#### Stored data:
######

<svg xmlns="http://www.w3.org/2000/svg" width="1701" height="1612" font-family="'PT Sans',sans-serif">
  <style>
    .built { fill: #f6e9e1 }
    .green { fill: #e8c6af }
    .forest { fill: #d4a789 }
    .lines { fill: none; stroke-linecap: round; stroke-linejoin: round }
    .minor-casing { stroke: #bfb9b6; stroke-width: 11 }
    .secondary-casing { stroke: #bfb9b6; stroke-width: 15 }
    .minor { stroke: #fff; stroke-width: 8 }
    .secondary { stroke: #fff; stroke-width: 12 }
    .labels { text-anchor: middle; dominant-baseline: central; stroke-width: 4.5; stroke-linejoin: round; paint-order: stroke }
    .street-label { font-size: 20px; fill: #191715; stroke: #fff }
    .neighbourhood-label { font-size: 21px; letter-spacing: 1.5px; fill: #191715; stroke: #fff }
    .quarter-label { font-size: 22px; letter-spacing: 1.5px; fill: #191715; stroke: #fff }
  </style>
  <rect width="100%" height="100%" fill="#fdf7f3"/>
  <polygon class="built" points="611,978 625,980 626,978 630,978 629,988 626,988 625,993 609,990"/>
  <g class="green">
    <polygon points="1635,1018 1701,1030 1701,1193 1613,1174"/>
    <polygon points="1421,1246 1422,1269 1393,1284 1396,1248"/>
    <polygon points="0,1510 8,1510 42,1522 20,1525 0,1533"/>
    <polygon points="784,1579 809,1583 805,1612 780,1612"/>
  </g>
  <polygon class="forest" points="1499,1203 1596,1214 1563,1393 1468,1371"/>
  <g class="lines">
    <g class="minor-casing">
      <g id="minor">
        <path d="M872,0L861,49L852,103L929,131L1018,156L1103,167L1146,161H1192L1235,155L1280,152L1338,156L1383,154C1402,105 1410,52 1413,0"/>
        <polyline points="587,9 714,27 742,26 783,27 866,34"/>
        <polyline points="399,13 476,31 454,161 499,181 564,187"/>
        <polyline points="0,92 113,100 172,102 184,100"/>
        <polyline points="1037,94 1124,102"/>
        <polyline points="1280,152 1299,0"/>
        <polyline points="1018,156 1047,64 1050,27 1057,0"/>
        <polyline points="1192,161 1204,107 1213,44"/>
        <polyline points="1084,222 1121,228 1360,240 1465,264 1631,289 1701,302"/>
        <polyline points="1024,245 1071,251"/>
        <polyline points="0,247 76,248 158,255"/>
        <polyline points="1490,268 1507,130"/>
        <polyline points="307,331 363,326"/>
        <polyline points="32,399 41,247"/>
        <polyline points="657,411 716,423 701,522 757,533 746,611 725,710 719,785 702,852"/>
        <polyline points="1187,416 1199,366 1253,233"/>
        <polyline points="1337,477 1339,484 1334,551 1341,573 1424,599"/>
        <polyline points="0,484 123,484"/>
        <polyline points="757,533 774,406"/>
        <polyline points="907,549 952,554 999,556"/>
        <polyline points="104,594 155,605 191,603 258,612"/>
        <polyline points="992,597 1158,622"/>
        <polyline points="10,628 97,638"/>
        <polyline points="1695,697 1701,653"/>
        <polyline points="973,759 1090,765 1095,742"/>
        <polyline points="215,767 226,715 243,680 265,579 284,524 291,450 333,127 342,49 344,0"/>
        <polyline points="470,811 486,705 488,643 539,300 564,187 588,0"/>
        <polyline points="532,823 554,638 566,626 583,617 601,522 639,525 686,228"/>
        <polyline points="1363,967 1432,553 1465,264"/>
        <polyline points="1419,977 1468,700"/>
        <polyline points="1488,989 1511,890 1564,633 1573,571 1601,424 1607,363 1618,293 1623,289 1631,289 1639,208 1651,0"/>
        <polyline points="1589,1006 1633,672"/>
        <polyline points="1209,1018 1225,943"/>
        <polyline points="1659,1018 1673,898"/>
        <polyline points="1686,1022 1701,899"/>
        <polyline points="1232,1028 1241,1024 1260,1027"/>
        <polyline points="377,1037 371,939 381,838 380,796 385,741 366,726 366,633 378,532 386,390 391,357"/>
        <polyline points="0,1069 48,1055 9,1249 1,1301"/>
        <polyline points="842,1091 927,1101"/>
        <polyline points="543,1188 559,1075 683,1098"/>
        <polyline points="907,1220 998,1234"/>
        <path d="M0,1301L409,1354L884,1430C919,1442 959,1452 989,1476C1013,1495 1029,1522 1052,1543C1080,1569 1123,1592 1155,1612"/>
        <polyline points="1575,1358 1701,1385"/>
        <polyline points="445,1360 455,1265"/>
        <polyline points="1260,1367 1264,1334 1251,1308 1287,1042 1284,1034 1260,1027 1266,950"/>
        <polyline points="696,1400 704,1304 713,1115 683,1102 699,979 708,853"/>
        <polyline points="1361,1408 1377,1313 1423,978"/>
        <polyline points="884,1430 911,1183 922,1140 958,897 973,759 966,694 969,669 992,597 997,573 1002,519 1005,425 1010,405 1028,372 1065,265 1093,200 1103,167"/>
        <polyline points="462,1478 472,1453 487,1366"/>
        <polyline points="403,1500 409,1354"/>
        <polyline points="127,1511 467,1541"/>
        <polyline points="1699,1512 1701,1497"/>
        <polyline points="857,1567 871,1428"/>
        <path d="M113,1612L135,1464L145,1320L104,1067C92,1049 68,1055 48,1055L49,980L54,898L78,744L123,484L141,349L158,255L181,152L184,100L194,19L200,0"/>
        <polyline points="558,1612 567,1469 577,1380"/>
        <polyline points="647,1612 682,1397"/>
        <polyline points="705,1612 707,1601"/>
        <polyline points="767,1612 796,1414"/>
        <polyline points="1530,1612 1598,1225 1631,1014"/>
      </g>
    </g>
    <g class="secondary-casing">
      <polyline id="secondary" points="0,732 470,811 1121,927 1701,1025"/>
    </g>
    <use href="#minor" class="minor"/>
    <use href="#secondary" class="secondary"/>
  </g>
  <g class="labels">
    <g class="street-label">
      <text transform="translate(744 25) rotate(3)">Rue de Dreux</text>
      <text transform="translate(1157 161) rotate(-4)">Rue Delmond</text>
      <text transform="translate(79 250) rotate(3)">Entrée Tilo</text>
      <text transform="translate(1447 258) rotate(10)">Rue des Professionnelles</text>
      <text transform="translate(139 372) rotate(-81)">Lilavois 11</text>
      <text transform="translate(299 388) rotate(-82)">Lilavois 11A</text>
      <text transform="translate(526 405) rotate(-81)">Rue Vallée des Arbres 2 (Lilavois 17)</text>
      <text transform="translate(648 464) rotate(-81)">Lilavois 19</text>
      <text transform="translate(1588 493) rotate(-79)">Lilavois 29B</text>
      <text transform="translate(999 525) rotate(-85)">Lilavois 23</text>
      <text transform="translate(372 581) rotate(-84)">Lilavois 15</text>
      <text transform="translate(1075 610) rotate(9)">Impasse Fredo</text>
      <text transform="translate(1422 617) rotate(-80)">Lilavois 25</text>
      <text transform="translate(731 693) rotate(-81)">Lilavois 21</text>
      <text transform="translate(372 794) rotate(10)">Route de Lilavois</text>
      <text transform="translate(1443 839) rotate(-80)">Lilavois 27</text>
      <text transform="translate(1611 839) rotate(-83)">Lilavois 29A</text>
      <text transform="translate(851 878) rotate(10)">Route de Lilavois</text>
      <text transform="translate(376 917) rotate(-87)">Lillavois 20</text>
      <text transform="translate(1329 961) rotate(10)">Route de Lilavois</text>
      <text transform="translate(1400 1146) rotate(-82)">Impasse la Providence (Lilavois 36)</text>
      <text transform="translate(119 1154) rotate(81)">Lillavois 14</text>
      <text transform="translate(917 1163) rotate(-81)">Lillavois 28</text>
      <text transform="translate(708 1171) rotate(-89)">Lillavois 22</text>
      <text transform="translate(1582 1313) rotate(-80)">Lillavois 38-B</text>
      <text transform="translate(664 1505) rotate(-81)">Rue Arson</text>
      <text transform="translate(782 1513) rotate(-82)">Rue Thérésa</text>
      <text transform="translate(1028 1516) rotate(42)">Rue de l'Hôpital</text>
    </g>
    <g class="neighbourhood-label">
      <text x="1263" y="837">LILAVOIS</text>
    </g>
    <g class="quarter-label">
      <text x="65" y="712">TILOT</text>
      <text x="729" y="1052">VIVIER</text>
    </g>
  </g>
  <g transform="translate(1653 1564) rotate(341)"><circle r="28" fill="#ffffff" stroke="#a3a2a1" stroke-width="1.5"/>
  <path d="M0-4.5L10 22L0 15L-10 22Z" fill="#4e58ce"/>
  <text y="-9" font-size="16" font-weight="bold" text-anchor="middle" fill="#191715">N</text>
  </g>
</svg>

######

#### Work instruction:
Across the records, how many lines carry the word "height"? The answer should be a number alone.

#### Exercise solution:
2